Of course, the FLSA requires that non-exempt employee be paid for all hours worked in a workweek. The employer must therefore have a timekeeping system which accurately counts  and tracks such work hours.  DOL regulations recognize that it is common and acceptable for employers to “round” clock-in and clock-out times. The DOL’s long standing policy has been to accept rounding to the nearest five minutes, one-tenth of an hour, one-fourth of an hour, or one-half hour. However, such rounding is permissible only if, over a period of time, such rounding averages out so that employees are compensated for all the time they actually work. See 29 C.F.R. §785.48(b).  In other words, an employer may violate the FLSA minimum wage and overtime pay requirements if the employer always rounds down.

In the case considered by the DOL in its opinion letter, an employer used computer-based payroll software to convert the employee clock-in and clock-out times each work day to a numerical figure extended to six decimal points. For example, 7 hours and 30 minutes of reported work time converted to 7.500000 hours. The payroll software then rounds that number to two decimal points. If the third decimal is less than .005, the second decimal stays the same; but if the third decimal is .005 or greater, the second decimal rounds up by .01. The software then calculates wages for that pay period by multiplying the rounded daily hours number by the employees’ pay rate.

Applying the legal standards set forth in 29 C.F.R. §785.48, the DOL concluded that the foregoing rounding practice is permissible under the FLSA. Under its two-pronged analysis, the DOL first determined that the rounding practice “is neutral on its face” (i.e., that the rounding practice does not overtly reflect an intent to underpay an employee for hours worked).

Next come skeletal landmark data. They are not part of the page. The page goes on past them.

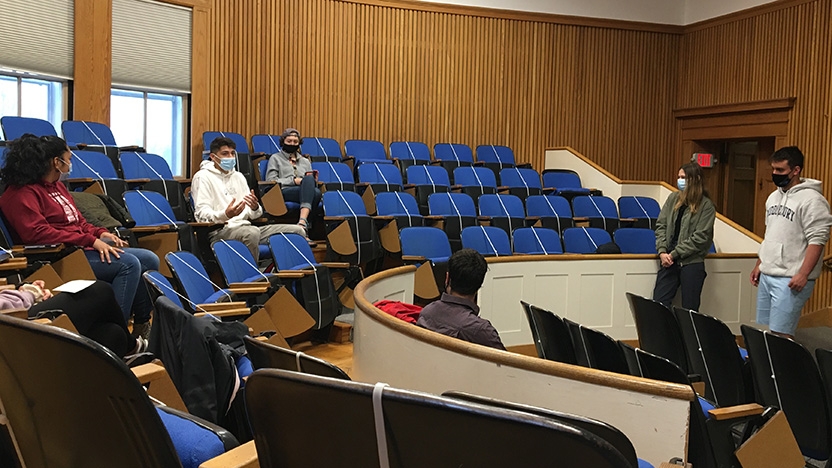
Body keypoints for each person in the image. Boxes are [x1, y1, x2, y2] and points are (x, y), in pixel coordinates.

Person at [0, 134, 159, 339]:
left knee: (148, 258)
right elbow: (37, 234)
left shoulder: (57, 185)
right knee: (128, 264)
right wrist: (90, 240)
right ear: (56, 162)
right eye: (68, 158)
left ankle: (141, 326)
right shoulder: (20, 193)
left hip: (79, 246)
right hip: (57, 255)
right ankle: (120, 332)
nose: (71, 161)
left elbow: (77, 221)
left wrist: (100, 232)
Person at [751, 146, 832, 338]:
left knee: (782, 334)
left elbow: (818, 240)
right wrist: (760, 264)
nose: (775, 174)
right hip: (768, 273)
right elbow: (770, 233)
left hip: (790, 278)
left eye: (780, 170)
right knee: (766, 330)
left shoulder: (813, 200)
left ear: (796, 170)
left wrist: (803, 274)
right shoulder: (773, 197)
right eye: (773, 169)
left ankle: (785, 368)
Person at [192, 136, 306, 262]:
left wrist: (255, 207)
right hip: (220, 231)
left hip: (248, 227)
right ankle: (252, 278)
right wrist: (225, 214)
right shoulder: (202, 177)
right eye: (225, 154)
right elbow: (201, 215)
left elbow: (254, 214)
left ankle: (291, 277)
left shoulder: (238, 176)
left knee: (297, 231)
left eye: (232, 153)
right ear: (213, 157)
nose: (230, 157)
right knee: (251, 233)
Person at [652, 162, 716, 311]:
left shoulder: (706, 206)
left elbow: (700, 238)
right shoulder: (673, 198)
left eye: (684, 178)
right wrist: (662, 251)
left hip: (691, 263)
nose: (680, 180)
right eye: (679, 177)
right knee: (659, 304)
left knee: (690, 310)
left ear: (695, 179)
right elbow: (661, 225)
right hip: (668, 260)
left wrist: (674, 254)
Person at [416, 249, 505, 350]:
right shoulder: (482, 330)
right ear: (479, 284)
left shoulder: (427, 312)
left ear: (447, 278)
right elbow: (507, 364)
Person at [265, 128, 322, 237]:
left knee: (316, 191)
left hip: (303, 191)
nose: (292, 144)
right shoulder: (275, 158)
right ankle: (305, 227)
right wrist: (293, 181)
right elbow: (271, 181)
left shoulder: (305, 161)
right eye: (289, 141)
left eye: (295, 142)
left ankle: (302, 224)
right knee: (315, 193)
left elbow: (309, 181)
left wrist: (313, 180)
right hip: (282, 191)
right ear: (283, 142)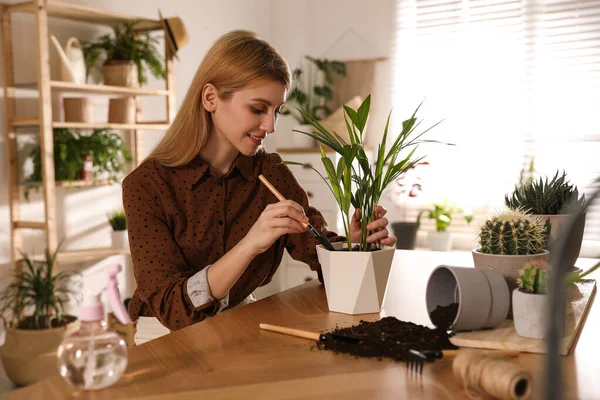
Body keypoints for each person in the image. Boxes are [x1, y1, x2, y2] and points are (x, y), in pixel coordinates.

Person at [122, 30, 397, 340]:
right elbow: (175, 311)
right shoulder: (146, 185)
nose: (270, 126)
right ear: (211, 98)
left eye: (276, 111)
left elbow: (319, 257)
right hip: (162, 335)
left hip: (239, 319)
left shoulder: (271, 172)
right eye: (257, 109)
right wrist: (250, 244)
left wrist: (351, 248)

Secondly, the DOL found that the employer’s rounding practice “appears to average out so that it fully pays its employees for all of the time that they actually work.”  Thus, the rounding practice complied with 29 C.F.R. §785.48(b).

Given that so many employers are now using payroll software to calculate their employees’ wages, the DOL’s opinion letter offers timely and instructive guidance. To the extent that such payroll software incorporates a formula for rounding employee clock-in and clock-out work time, employers must be mindful of their obligation to ensure that such rounding (when averaged over at least several pay periods) fully compensates employees for all of the time they have actually worked. Failure to do so can result in liability for back wages, including overtime premiums, for a period of two years (or, in the event of a willful violation, three years). When in doubt regarding timekeeping practices, employers should consult with their employment counsel for advice.